Гейнц не отвечает фразой «Живи и давай жить другим», выгравированной на пепельнице деда. Дед оставляет в покое странного своего внука и продолжает заниматься папками и письмами, отвечает по телефону, следит за работой служащих, пока не раздается гудок на обеденный перерыв. Гейнц вскакивает с кресла, хватает пальто и выбегает из офиса. Дед видит в окно внука, бегущего через двор в гараж. Вот он садится в автомобиль и уезжает, словно земля горит под его колесами.
– Куда торопится этот безумец? – вздыхает дед.
* * *
В поздний час после полудня дом Леви вздрагивает от громкого гудения автомобильного клаксона, идущего от аллеи каштанов, под окнами дома. Фрида и кухарка, руки которых в тесте от готовки пирогов к празднику, Франц в боксерских перчатках, Эдит и девицы в домашних халатах, Фердинанд в рубашке без галстука, больной Бумба в рубашке, старый садовник, служанки и господин Леви – все бегут смотреть. На аллее стоит Гейнц у роскошного автомобиля, и рука не отрывается от клаксона, пока Эдит не появляется в саду.
– Для Эдит, – смеется Гейнц странным смехом, поднимает руку, как бы поздравляя, издает легкий свист, – счастливой дороги…
Лицо Эдит покрывается густой краской. Глаза сверлят Гейнца.
– Сумасшедший! – говорит Фрида. – Какая нужда в таком шуме? Я уже думала, что в доме пожар. Вечные глупости у него в голове.
– Й-а-а, Эдит, – кричит Бумба в большом удивлении, – какая машина! Твоя – белая, как снег, и Гейнца – черная, как ворона.
– Благодарю, – говорит с напряжением в голосе Эдит Гейнцу, – не тянет меня к этой твоей машине. Куплю себе по своему вкусу, – поворачивается к нему, бежит в дом мимо всех онемевших домочадцев.
– Иди, отдохни, Гейнц, – подходит господин Леви к сыну, опирающемуся на автомобиль и провожающему взглядом убежавшую сестру, – у тебя очень усталый вид, – берет сына за руку и ведет в дом.
В салоне, перед ступенями на второй этаж, Гейнц освобождается от руки отца.
– Спасибо, отец.
– Иди, отдохни, Гейнц.
– Уважаемый господин, – кипит Фрида, – я говорю вам, что все беды с того дня, когда пришел…
– Все уже готово к рождественскому празднику, Фрида?
– Как все может быть готово?

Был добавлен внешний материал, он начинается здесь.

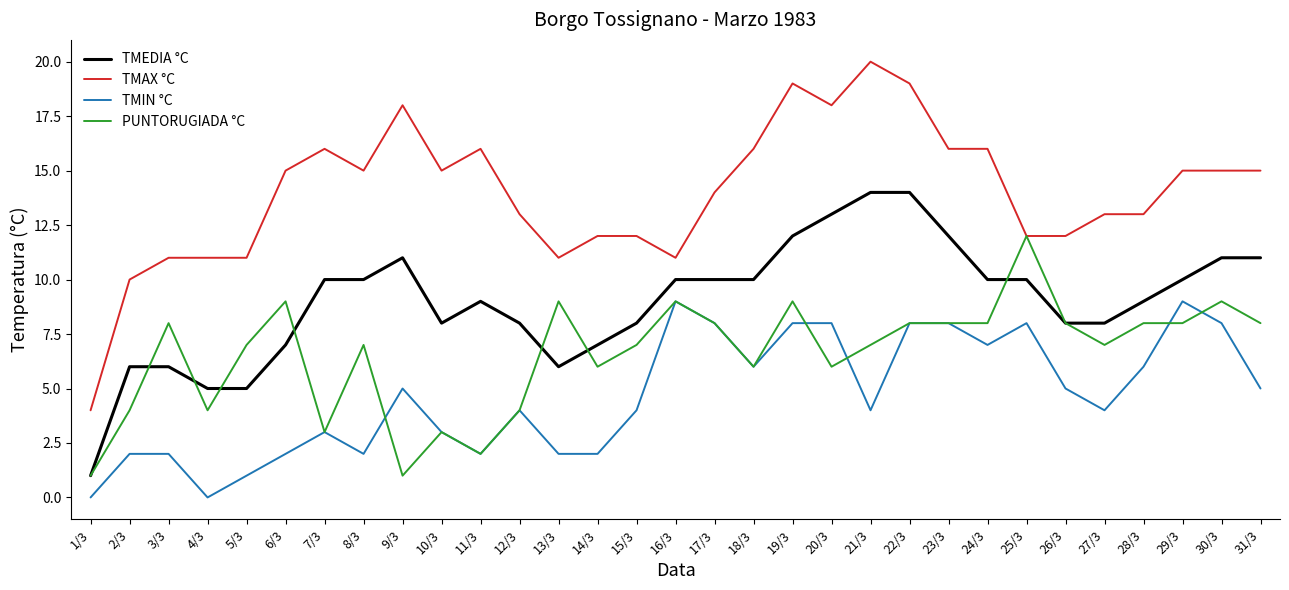

Reading right to left, list all the values displayed in this chart.

TMEDIA °C: 11	11	10	9	8	8	10	10	12	14	14	13	12	10	10	10	8	7	6	8	9	8	11	10	10	7	5	5	6	6	1
TMAX °C: 15	15	15	13	13	12	12	16	16	19	20	18	19	16	14	11	12	12	11	13	16	15	18	15	16	15	11	11	11	10	4
TMIN °C: 5	8	9	6	4	5	8	7	8	8	4	8	8	6	8	9	4	2	2	4	2	3	5	2	3	2	1	0	2	2	0
PUNTORUGIADA °C: 8	9	8	8	7	8	12	8	8	8	7	6	9	6	8	9	7	6	9	4	2	3	1	7	3	9	7	4	8	4	1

Не лежит у меня голова к празднику. Всегда Эдит и Гейнц были душа в душу, а теперь – как кошка и собака в одном мешке, и все из-за этого чужака…

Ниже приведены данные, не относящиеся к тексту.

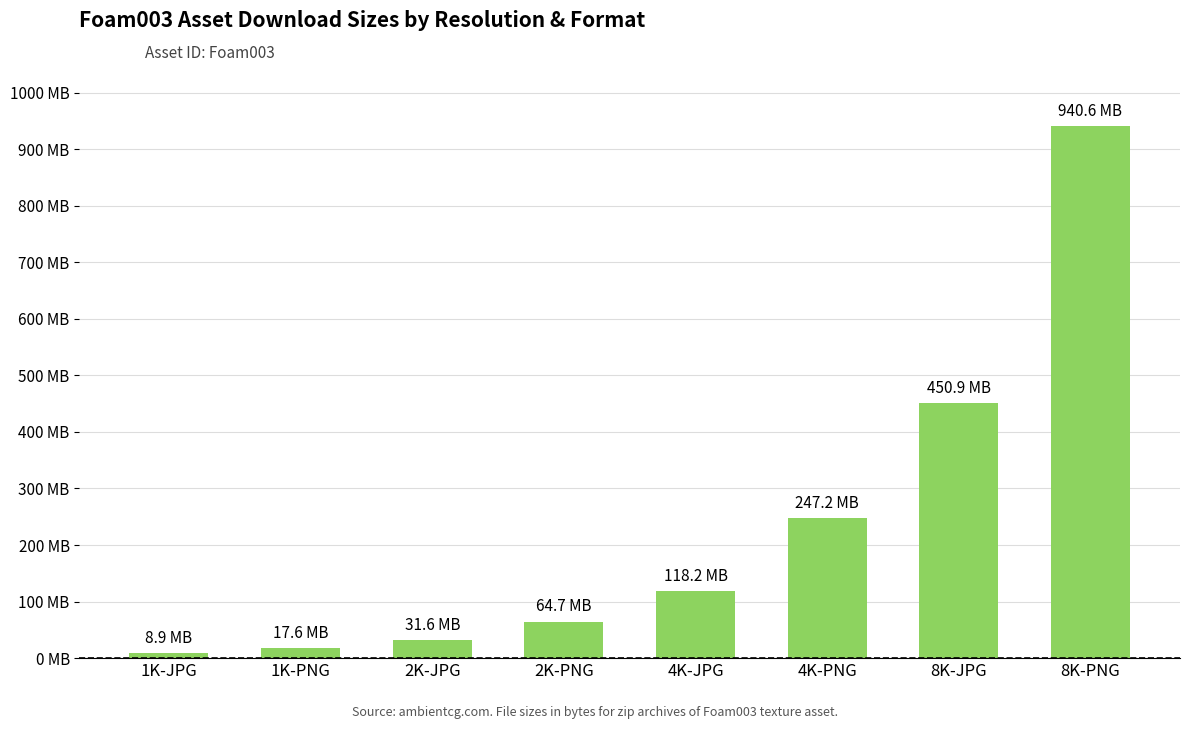

True or false: the data shows 148943494 at 4K-PNG.

False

– Фрида, Гейнц просто немного нервничает, и это все. Долгие месяцы были у него проблемы, Фрида, и сейчас, когда все пришло в порядок, нервы у него сдали.

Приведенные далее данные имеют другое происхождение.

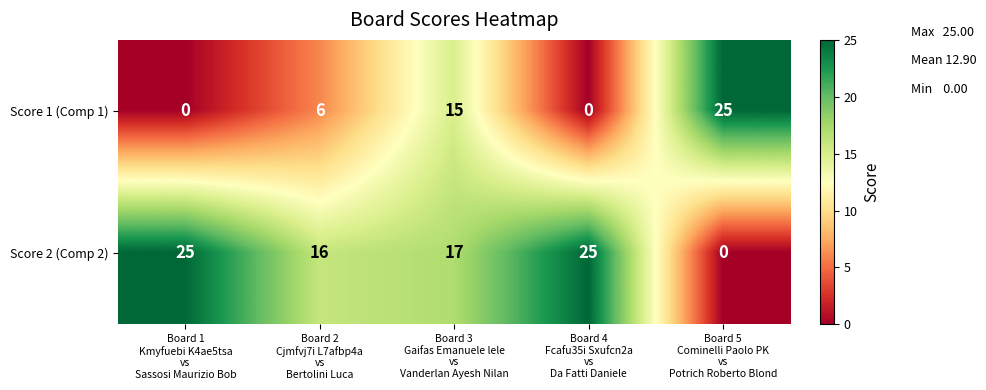

What is the difference between the maximum and minimum values in the Score 1 (Comp 1) series?

25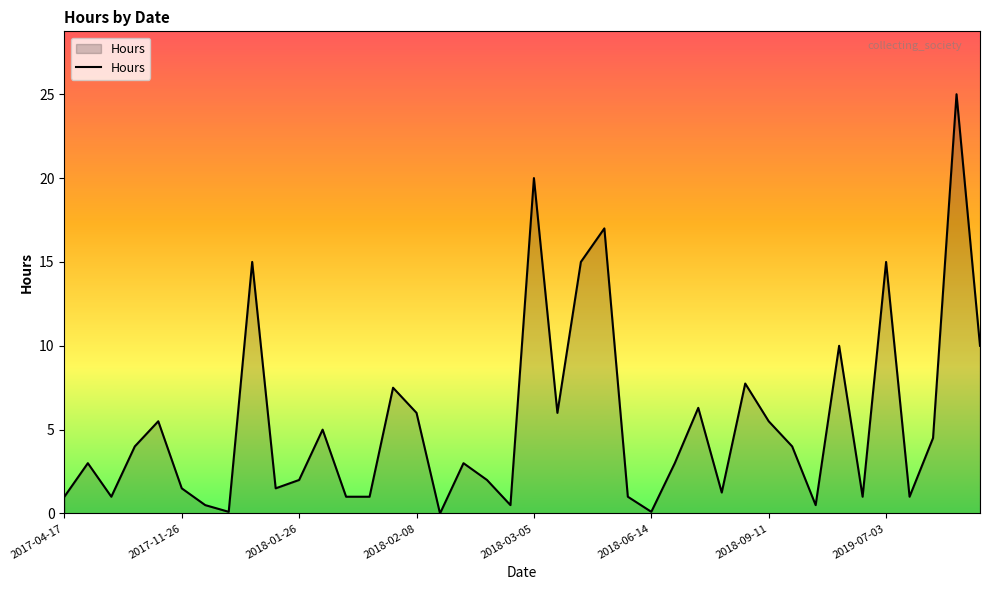

What is the difference between the maximum and minimum values?

25.0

– И мои нервы тоже, уважаемый господин. Если все это не прекратится, у меня тоже сдадут нервы.
Господин Леви уходит в свой кабинет. Никогда сердце его не было так близко к сыну, как сейчас. Заголовок в газете провозглашает о смерти сталевара Пифке. «Убийство нашего литейщика – дело мерзкое. Застрелили совсем молодого человека, – со страхом думает господин Леви, укрывая колени тигриной шкурой. – Этому поколению суждено бороться за будущее страны. Мы воевали с внешним врагом, они стоят перед врагом внутренним. И Гейнц тоже, сошедший в уголовный мир, чтобы спасти свой дом, вернулся раненым с фронта. Убивают сыновей – одному тело, другому – душу. Шальная пуля попала в грудь Генриха Пифке. Шальная пуля…Пистолеты даны в руки, тренирующиеся убивать. Мерзкое дело».